Park was removed from her role as parliamentary assistant to Attorney General Doug Downey on Friday night after she “misrepresented her vaccination status” to her colleagues. She has not returned calls, texts or direct messages from Star in the last two days.

His relegation would cost him $16,600 per year, a 12 percent pay cut.

Questions are now being raised about how Parks and Tory MPP Christina Mitas (Scarborough Center) were able to obtain a medical exemption from the COVID-19 vaccination requirement.

Solicitor General Sylvia Jones, the minister in charge of the vaccine rollout, was unhappy with media questions about the Tory caucus’ apparent discrepancy of 2.9 percent, no more than 0.001 to 0.005 percent, compared to what Moore said. of the general population.

“I will leave it up to individuals to explain to their constituents – if they so choose – what their medical exemption is.

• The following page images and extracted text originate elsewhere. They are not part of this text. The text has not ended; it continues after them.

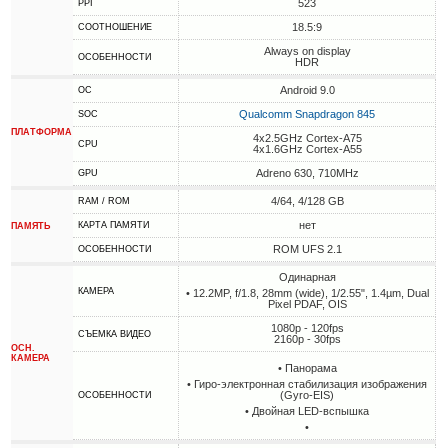
523
PPI
18.5:9
СООТНОШЕНИЕ
Always on display
ОСОБЕННОСТИ
HDR
Android 9.0
ОС
Qualcomm Snapdragon 845
SOC
ПЛАТФОРМА
4x2.5GHz Cortex-A75
CPU
4x1.6GHz Cortex-A55
Adreno 630, 710MHz
GPU
4/64, 4/128 GB
RAM / ROM
нет
КАРТА ПАМЯТИ
ПАМЯТЬ
ROM UFS 2.1
ОСОБЕННОСТИ
Одинарная
КАМЕРА
• 12.2MP, f/1.8, 28mm (wide), 1/2.55", 1.4µm, Dual
Pixel PDAF, OIS
1080p - 120fps
СЪЕМКА ВИДЕО
2160p - 30fps
ОСН.
КАМЕРА
• Панорама
• Гиро-электронная стабилизация изображения
(Gyro-EIS)
ОСОБЕННОСТИ
• Двойная LED-вспышка
•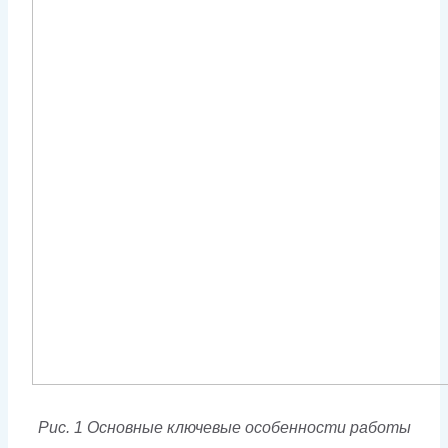
Рис. 1 Основные ключевые особенности работы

I will let them explain it,” she said.

Jones did not hide his displeasure with Park, sources say, privately assuring several Tory MPPs and staff members in August that he was being vaccinated.

“I am not happy. It is obviously disappointing that there was not much leadership shown in the case of that person,” said the Solicitor General.

Opposition parties, which maintain all their MPPs are vaccinated, exempt numbers in the Tory caucus defying statistical norms, while health industry observers say a verification system for exemptions without central tracking is lacking. invites problems.

“People expect that when it comes to things like the global pandemic, when it comes to things like COVID-19, our MPPs will demonstrate the importance of being honest and taking a leadership-type position,” Horvath said .

“I hope that the Government side will confirm the information provided by these members.”

That sentiment was echoed by rivals including Liberal leader Steven Del Duca, who said the two Tory MPPs seemed “out of whack” with the waiver.

Green Leader Mike Schreiner called it a “statistical anomaly.” “I would strongly encourage the PC caucus to verify all medical exemptions that their members have put forward.”

Moore said claims of severe allergic reactions to the first dose of vaccines should be confirmed by allergists.

“Even these allergists, when they have assessed patients, have found that they are able to safely administer a second dose to individuals who thought they had a severe allergic reaction,” he said. told at the news conference.

The chief medical officer said he has been hearing about a medical exemption rate of “one to two percent” from some employers.

“To me, that seems high. We need to give physicians and nurse practitioners a better understanding of what the actual medical exemption is.”

The College of Physicians and Surgeons of Ontario, which regulates doctors and can enforce discipline for not following professional standards, said COVID-19 vaccines are safe and effective for the “vast majority” of patients.

“Intentionally providing exemption documents to patients who do not meet the ministry’s (of health’s) criteria or granting exemptions to circumvent vaccination mandates could constitute serious misconduct,” the college said. “Wherever we become aware of the allegations, we will take all appropriate steps to investigate.”